Se há uma ideia que nas últimas décadas se encontra quase que onipresente nos discursos e nas políticas educacionais é a de que a formação para a cidadania é o objetivo fundamental da escola brasileira. Indivíduos e grupos os mais diversos, defensores de causas declaradamente antagônicas no que diz respeito aos projetos societários e de formação que defendem, não poucas vezes se encontram irmanados na defesa do ideário de uma escola cidadã e da formação para a cidadania.
Apesar de ter suas raízes em remotas discussões dos séculos XVII e XVIII, foi no Brasil republicano e, de forma muito mais intensa, a partir da década de 80 do século passado, que a ideia ganhou tamanha centralidade e unanimidade entre os educadores, os políticos, os gestores públicos e o empresariado. No período que recobre o final da ditadura militar no Brasil e a intensificação da luta pela construção do estado de direito entre nós, a ideia de uma educação para a cidadania estava diretamente atrelada à própria noção de recuperação ou mesmo de positivação da política, atividade e dimensão da vida tão vilipendiadas pela ditadura.
Se, inicialmente, a educação para a cidadania aparecia como um ato propositivo contra o status quo, rapidamente a ideia foi disseminada e capturada em outros meios que não aquele relacionado aos movimentos sociais e educacionais que visavam o alargamento do espaço público e o fortalecimento da democracia. Essa compreensão da educação passou a fazer parte das propostas políticas as mais diversas, de tal forma que hoje praticamente não distingue mais nenhuma proposta político-educacional em debate no país. Esse uso ostensivo da noção indicia, no entanto, o reconhecimento da importância da escola na formação dos sujeitos para ação política, mesmo que os sentidos atribuídos a essa ação não necessariamente sejam convergentes.

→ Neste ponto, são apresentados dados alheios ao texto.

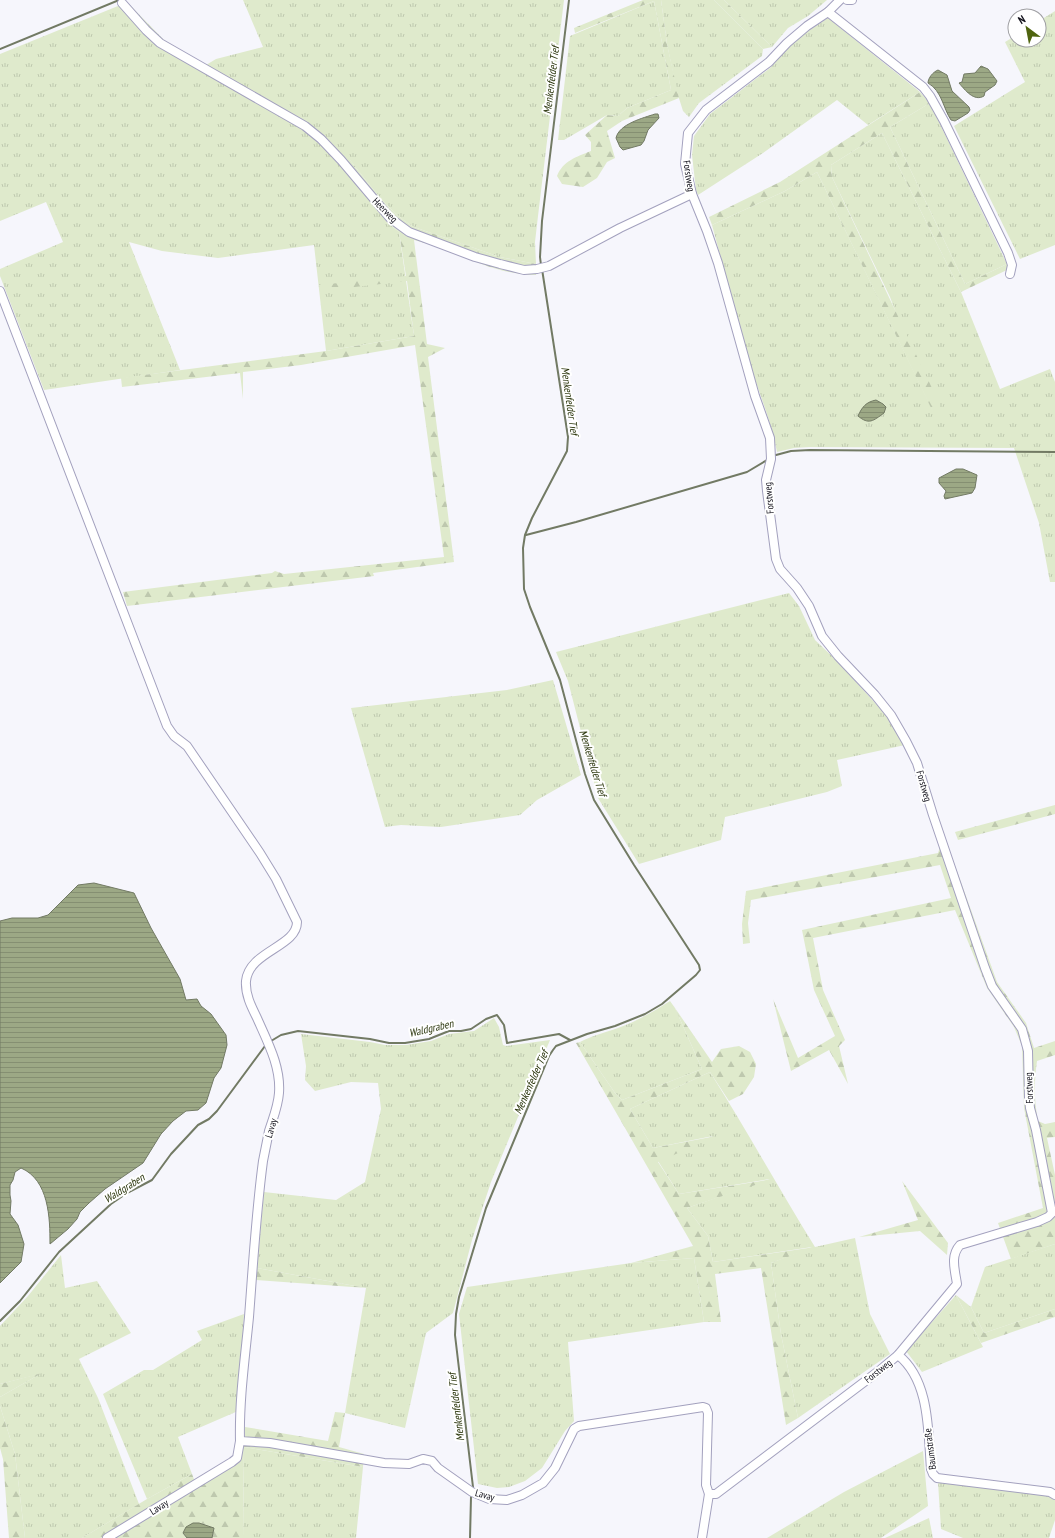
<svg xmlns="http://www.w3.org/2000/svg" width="1055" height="1538" font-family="'PT Sans Narrow',sans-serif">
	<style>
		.grass { fill: url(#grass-tufts) }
		.forest { fill: url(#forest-firs) }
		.water { fill: url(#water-rules); stroke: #727a64 }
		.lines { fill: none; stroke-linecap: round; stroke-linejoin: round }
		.stream { stroke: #727a64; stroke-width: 2 }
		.minor-casing { stroke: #a3a1be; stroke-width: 10 }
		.minor { stroke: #fff; stroke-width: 8 }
		.labels { text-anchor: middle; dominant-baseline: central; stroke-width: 4; stroke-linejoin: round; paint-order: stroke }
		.street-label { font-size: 10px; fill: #0f0e18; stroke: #fff }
		.water-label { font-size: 11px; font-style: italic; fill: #29340a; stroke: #fff }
	</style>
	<defs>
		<pattern id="grass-tufts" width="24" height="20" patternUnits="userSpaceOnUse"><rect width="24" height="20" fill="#dfeacc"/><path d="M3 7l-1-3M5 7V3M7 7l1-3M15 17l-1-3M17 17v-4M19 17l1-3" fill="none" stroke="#bec8ae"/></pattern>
		<pattern id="forest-firs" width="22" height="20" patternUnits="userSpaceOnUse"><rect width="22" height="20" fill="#dfeacc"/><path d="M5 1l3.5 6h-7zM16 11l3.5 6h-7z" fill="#bec8ae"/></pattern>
		<pattern id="water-rules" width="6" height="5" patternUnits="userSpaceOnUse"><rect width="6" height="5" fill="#9ca885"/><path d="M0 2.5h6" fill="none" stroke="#858f72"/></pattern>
	</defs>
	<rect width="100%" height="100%" fill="#f6f6fc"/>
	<g class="grass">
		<path d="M 243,0 L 564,0 L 538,216 L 535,242 L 536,264 L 500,257 L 414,227 C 387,211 369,183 349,159 L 386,221 L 399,232 L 414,336 L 326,351 L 314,245 L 218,258 L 162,251 L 129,242 L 180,370 L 44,390 L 0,276 L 0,269 L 63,242 L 46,202 L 0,221 L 0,54 L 118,6 L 129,4 L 164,40 L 206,65 L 216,59 L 263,47 Z"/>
		<polygon points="661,0 714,0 763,49 762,56 699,103 689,117 683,111 677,92 667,44"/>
		<polygon points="724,0 827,0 808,16 788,28 772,47"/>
		<polygon points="654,1 671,90 627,108 618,116 607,115 564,140 558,140 570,36"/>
		<polygon points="1055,11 1055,245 1020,259 954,126 1025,82 1005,42 1015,36 1015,40 1039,40 1039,21"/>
		<polygon points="828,18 920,92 868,125 837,100 763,153 698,195 696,190 692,155 694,136 710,114 770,68 797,38"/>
		<polygon points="930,103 1007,264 965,284 890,127"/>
		<path d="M 882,133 L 961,292 L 1000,389 L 1050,369 L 1055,382 L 1055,582 L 1050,582 L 1039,523 L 1014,448 L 810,447 L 794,448 L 777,452 C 772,423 760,396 751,367 C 737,320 725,273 712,225 L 785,191 L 817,172 L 933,411 L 890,297 L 832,177 L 831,165 Z"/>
		<polygon points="789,593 799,606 815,640 835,659 888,717 905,745 837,760 842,786 827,792 725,817 721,840 639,864 598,798 568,681 556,652"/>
		<polygon points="553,680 581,775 537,800 520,815 441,827 401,825 385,827 351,708 507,690"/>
		<path d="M 670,1001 L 675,1008 L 702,1069 L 622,1100 L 615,1093 L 580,1042 C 594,1035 604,1033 618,1028 C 637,1021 653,1012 670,1001 Z"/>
		<polygon points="494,1018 499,1027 503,1045 506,1046 550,1040 491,1182 472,1240 453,1313 426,1333 405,1428 345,1413 366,1288 257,1268 264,1192 336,1200 365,1182 381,1109 378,1083 351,1082 315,1091 305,1080 306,1066 301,1034 370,1042 385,1045 406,1045 431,1041 449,1034 474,1031"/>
		<path d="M 710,1072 C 746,1129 779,1189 815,1247 L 855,1238 L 870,1314 L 890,1354 L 798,1418 L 781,1334 L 771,1263 L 812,1247 L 713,1262 L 708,1236 L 687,1208 L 770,1179 L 679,1194 L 658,1161 L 713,1136 L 653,1148 L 630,1109 Z"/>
		<polygon points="1055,1244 1055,1309 984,1333 971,1307 985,1267"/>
		<polygon points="61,1255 65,1288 97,1281 131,1333 79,1359 98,1398 139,1504 82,1538 25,1538 15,1454 0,1406 0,1397 40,1374 0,1384 0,1326 28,1296"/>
		<polygon points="694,1258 704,1322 568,1342 574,1421 565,1431 542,1468 525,1481 509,1487 497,1488 478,1484 459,1314 467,1287 631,1263"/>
		<polygon points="956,1295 983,1347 922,1372 906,1351"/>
		<polygon points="244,1314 238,1411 178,1437 192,1474 147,1499 103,1394 144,1370 153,1370 202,1340 197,1331"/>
		<polygon points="244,1447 363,1467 356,1538 243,1538"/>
		<polygon points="923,1451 928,1506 881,1538 767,1538 844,1492"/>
		<polygon points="938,1482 1049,1496 1055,1500 1055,1520 1049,1538 963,1538 941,1529"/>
		<polygon points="929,1518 933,1538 885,1538"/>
	</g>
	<g class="forest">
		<path d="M 643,0 L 661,0 L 667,44 L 679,98 L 622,121 L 607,131 L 615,158 L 607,162 L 597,178 L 583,187 L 562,184 L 557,176 C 563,161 576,157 591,151 L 591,142 L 585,135 L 607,115 L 618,116 L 627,108 L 671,90 L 654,1 L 575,33 L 574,28 Z"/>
		<polygon points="714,0 724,0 772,47 763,49"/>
		<polygon points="920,92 930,103 890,127 965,284 1007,264 1009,269 961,292 882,133 831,165 832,177 940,405 940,410 933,412 817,172 785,191 712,225 709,217 780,182"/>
		<path d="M 349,159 C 369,183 387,211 414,227 L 500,257 L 536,264 L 536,275 C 492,275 455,250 414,240 L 427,344 L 445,348 L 428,357 L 454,562 L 373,573 L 374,576 L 127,606 L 123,592 L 272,573 L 275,571 L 284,574 L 444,557 L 415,345 L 301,365 L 243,372 L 243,399 L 240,373 L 122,387 L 121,378 L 326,351 L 414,336 L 407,281 L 320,291 L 319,285 L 406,276 L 399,232 L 386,221 L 339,164 Z"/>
		<polygon points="1055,805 1055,814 958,840 955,832"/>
		<path d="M 944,835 L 997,982 L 1026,1023 L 1034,1048 L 1055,1041 L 1055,1055 L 1037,1061 C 1034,1082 1034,1100 1038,1121 L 1045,1124 L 1055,1122 L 1055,1137 L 1047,1138 L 1055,1175 L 1055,1244 L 1011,1259 L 998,1223 L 1043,1208 L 1024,1108 L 1022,1046 L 1014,1027 L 987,988 L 955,910 L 813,938 L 823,990 L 845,1040 L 839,1046 L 848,1084 L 829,1050 L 791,1071 L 773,999 L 798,1058 L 835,1036 L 814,990 L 802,930 L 951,898 L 940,865 L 751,900 L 748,923 L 750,943 L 743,944 L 742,924 L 746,891 L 938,853 Z"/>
		<polygon points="675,1008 712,1062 721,1049 739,1046 750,1052 756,1064 754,1077 743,1094 729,1101 710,1072 630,1109 653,1148 716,1136 658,1162 679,1194 773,1179 687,1208 708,1236 713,1262 815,1247 771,1263 781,1334 798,1418 786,1425 761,1268 715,1274 721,1322 704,1322 694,1258 631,1263 693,1246 576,1043 580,1042 615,1093 622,1100 702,1069"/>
		<polygon points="902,1181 948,1243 947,1255 920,1231 859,1237 918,1220"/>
		<polygon points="257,1268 366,1288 256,1280"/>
		<polygon points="956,1295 971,1307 984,1333 1055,1309 1055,1317 981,1343"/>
		<polygon points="42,1373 0,1397 0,1384"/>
		<polygon points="0,1406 15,1454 25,1538 9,1538 3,1459 0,1448"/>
		<polygon points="335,1412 345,1413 339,1447 364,1454 363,1467 244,1447 243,1538 212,1538 214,1528 183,1533 187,1538 82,1538 147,1499 192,1474 195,1482 237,1458 244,1447 245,1427 328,1441"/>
	</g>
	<g class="water">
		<path d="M 981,66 L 988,69 L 997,81 L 995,85 L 985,92 L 984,96 C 974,102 965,90 959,83 L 962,82 L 964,74 L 975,73 Z"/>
		<path d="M 938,70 L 947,75 L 952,91 L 969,107 L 970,110 L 968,113 L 955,121 L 951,120 C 943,108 942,91 928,83 C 928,78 933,72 938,70 Z"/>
		<path d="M 655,114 L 658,114 L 659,118 L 648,130 L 644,141 L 641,145 L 623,150 L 620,147 L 616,138 C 619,124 643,118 655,114 Z"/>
		<path d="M 876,400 L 883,404 L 886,407 L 884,413 C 873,421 869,425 858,416 C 862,407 866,402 876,400 Z"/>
		<polygon points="956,469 963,469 977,475 975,488 972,493 945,499 944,496 946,491 939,483 939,478"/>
		<path d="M 94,883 L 134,893 L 151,928 L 180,979 L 186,1000 L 197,999 L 201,1006 L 211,1014 L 226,1035 L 227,1045 L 221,1068 L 214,1078 L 206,1103 L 198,1110 L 186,1111 L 173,1121 L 161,1134 L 143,1163 L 105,1189 L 89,1203 L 80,1212 L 77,1219 L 68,1229 L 50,1244 C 50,1218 49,1180 21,1168 L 15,1172 L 13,1180 L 10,1185 L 10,1195 L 11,1201 L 10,1214 L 18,1225 L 24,1244 L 21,1262 L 0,1283 L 0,921 L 12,918 L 38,918 L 48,915 L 78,885 Z"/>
		<polygon points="193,1523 199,1523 214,1528 212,1538 187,1538 183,1533 186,1527"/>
	</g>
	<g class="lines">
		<g class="stream">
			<polyline points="0,49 119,0"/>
			<polyline points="541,265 540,257 542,221 569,0"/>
			<polyline points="776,455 791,451 810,450 1055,452"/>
			<polyline points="526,535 576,522 747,472 767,460"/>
			<polyline points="271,1041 281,1035 298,1031 370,1039 389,1043 405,1043 429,1039 449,1031 461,1031 471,1029 486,1019 497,1015 504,1025 507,1043 559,1034 570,1040"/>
			<polyline points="0,1321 20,1301 59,1252 111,1204 127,1193 152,1180 171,1154 198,1125 209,1119 217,1111 265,1046"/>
			<polyline points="473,1487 455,1335 456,1314 459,1297 486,1208 549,1056 553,1050 556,1046 587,1034 615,1026 645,1014 662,1004 696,975 700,970 699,965 634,865 594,800 585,774 560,680 530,607 524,589 523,548 525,535 532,518 567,451 568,437 542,269"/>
			<polyline points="470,1538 471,1497"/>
		</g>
		<g class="minor-casing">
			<g id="minor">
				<polyline points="847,0 852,0"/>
				<polyline points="122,3 146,30 160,43 305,126 321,139 341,160 390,218 409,232 475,257 500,264 524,270 537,269 549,266 620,228 692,194"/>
				<polyline points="828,12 923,87 930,96 944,121 1008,253 1012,265 1010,274"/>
				<path d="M 0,291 L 167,726 L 174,736 L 187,746 L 260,853 L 276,879 L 297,922 C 297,947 249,951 246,981 C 245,994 251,1006 257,1018 C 267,1041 281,1066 279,1093 C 278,1107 273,1118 269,1131 C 267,1141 265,1151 263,1161 C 256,1213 253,1265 249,1317 C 245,1358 239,1400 240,1441 L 270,1443 L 384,1463 L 409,1464 L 423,1459 L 432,1461 L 438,1468 L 472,1492 L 489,1499 L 507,1500 L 522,1495 L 543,1483 L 555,1468 L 574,1429 L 579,1426 L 703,1407 L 706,1408 L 708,1413 L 706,1485 L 709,1494 L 716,1494 L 880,1370 L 898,1355 L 957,1284 C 955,1270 950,1256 960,1245 L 1037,1222 L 1048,1217 L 1052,1213 L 1036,1130 L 1030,1108 L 1029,1098 L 1028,1051 L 1022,1029 L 992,986 L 985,968 L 933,815 L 917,763 L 906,741 L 891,715 L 875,695 L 838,656 L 822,636 L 809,606 L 797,588 L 780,569 L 776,559 L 767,491 L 766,480 L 771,459 L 770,438 L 755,396 L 718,263 L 707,231 L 692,194 L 685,164 L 688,133 L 706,110 L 769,62 L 787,43 L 807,26 L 828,12 L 840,0"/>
				<path d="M 898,1355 C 930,1380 928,1432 931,1469 L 933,1474 L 937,1478 L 1050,1492 L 1055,1495"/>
				<polyline points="107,1538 232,1462 237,1458 240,1441"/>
				<polyline points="702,1538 709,1494"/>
			</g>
		</g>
		<use href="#minor" class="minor"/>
	</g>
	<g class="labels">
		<g class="street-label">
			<text transform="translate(689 176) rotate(81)">Forstweg</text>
			<text transform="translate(385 210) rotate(45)">Heerweg</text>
			<text transform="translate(769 498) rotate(-95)">Forstweg</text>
			<text transform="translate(924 786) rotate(74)">Forstweg</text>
			<text transform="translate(1029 1088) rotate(-92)">Forstweg</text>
			<text transform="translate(271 1128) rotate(-73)">Lavay</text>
			<text transform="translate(878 1371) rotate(-38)">Forstweg</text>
			<text transform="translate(930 1449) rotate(-97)">Baumstraße</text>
			<text transform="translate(485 1495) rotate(16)">Lavay</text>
			<text transform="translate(159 1507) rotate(-32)">Lavay</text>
		</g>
		<g class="water-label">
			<text transform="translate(551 80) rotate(-83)">Menkenfelder Tief</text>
			<text transform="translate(570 401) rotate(82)">Menkenfelder Tief</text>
			<text transform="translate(593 763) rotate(73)">Menkenfelder Tief</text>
			<text transform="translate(431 1028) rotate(-13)">Waldgraben</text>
			<text transform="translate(531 1082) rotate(-66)">Menkenfelder Tief</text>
			<text transform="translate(124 1188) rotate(-32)">Waldgraben</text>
			<text transform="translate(456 1407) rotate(-97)">Menkenfelder Tief</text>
		</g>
	</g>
	<g transform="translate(1027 28) rotate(328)"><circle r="19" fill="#ffffff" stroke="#9f9fa3"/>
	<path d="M0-3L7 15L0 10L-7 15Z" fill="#4f640f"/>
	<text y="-6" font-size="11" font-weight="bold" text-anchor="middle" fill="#0f0e18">N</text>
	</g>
</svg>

Ora, parece-nos que tal unanimidade precisa ser questionada e, no mínimo, é preciso perguntar pelos sentidos que as palavras carregam. É preciso, para sermos justos, reconhecer que há vozes que já há algum tempo questionam essa unanimidade. São aqueles poucos que afirmam que a noção de cidadania é limitada para dar conta do conjunto da formação do sujeito, e que não é possível reduzir todas as dimensões do humano à dimensão política, ou seja, àquela que é significada pela noção de cidadania.
Mas, é preciso que se diga, que mesmo entre aqueles que defendem a centralidade da formação para a cidadania nas políticas educacionais e nas práticas escolares, nem sempre o sentido dessa ideia é o mesmo. Digamos que há, na verdade, razoável dissenso entre a formação para a cidadania quando ela é mobilizada pelos movimentos sociais da educação, particularmente dos professores, e pelas federações das indústrias e o chamado sistema “S”, por exemplo. Entre os primeiros, falar em formação para a cidadania mobiliza uma grande expectativa de ação dos sujeitos na transformação consciente da realidade social e, na outra posição, há uma expectativa de melhor integração das novas gerações nas relações sociais tais como estão hoje estruturadas, notadamente aquelas que organizam o mundo do trabalho.
Mas talvez a unanimidade em torno da noção da educação para a cidadania encubra uma questão mais séria relacionada à própria noção de cidadania e, por extensão, da própria democracia entre nós. Não estaria presente, aqui também, a nossa dificuldade de reconhecer o conflito como a essência da vida democrática e, por conseguinte, a dificuldade de reconhecer as profundas diferenças de sentido emprestado à noção de cidadania no espaço público? Não estaria aqui também um dos fundamentos do nosso autoritarismo, aquele que leva continuamente à criminalização dos conflitos políticos que se estabelecem no espaço público e que justifica, em boa parte, a violência institucionalizada?